Code Girls: The Untold Story of the American Women Code Breakers Who Helped Win World War II

Other rivalries emerged. The units working codes other than Japanese felt undervalued. In the section responsible for Near Eastern, Turkish, Persian, Egyptian, Afghan, and Arabic systems, Lieutenant Cyrus Gordon pointed out that a global war “demands that all parts of the world should be covered” and that the Japanese section “should not gobble up all the trained personnel.” In the German section, one lieutenant complained that some people wasted so much time that they were “little better than saboteurs”; that there was “appalling inefficiency”; that one girl was exceedingly inaccurate but “wept when corrected” and so was not corrected.

In the Portuguese and Brazilian diplomatic section, one woman was unhappy that work sometimes poured in, and that often—after they had broken the messages—they realized that the spike in South American traffic had nothing to do with the war but was the result of “ambassadorial weekends,” which is to say, big diplomatic parties.

In the Italian section, Harold Dale Gunn reported that people became irritable in hot weather. “The recent directive on venetian blinds upset a number of people,” he said, bringing up what many cited as the chief workplace outrage during the summer of 1943: a directive that all window blinds had to be lowered to the same position. It was a classic Washington move, overbroad and ill thought out and made more classic by the fact that it was soon withdrawn. “The venetian blind directive almost caused the resignation of three people,” another worker noted. The biggest complainer was the perpetually aggrieved William Seaman, who declared that “one would gather that officers have nothing to do but think up annoying orders.”

GIVEN INFORMATION.
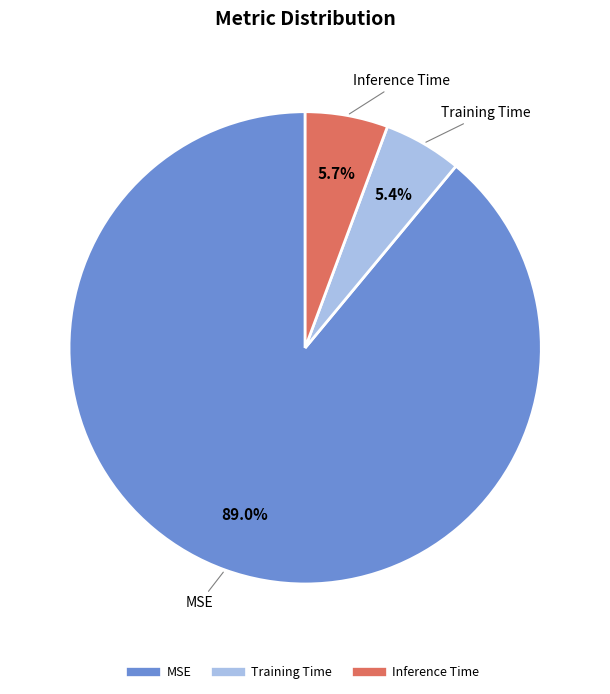

Which has a higher value, Inference Time or MSE?

MSE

WHAT TO PRODUCE. Could you write out, word for word, the Code Girls passage between "Code Girls: The" and "was not corrected.", inclusive?

ANSWER TO THIS TASK.
Code Girls: The Untold Story of the American Women Code Breakers Who Helped Win World War II

Other rivalries emerged. The units working codes other than Japanese felt undervalued. In the section responsible for Near Eastern, Turkish, Persian, Egyptian, Afghan, and Arabic systems, Lieutenant Cyrus Gordon pointed out that a global war “demands that all parts of the world should be covered” and that the Japanese section “should not gobble up all the trained personnel.” In the German section, one lieutenant complained that some people wasted so much time that they were “little better than saboteurs”; that there was “appalling inefficiency”; that one girl was exceedingly inaccurate but “wept when corrected” and so was not corrected.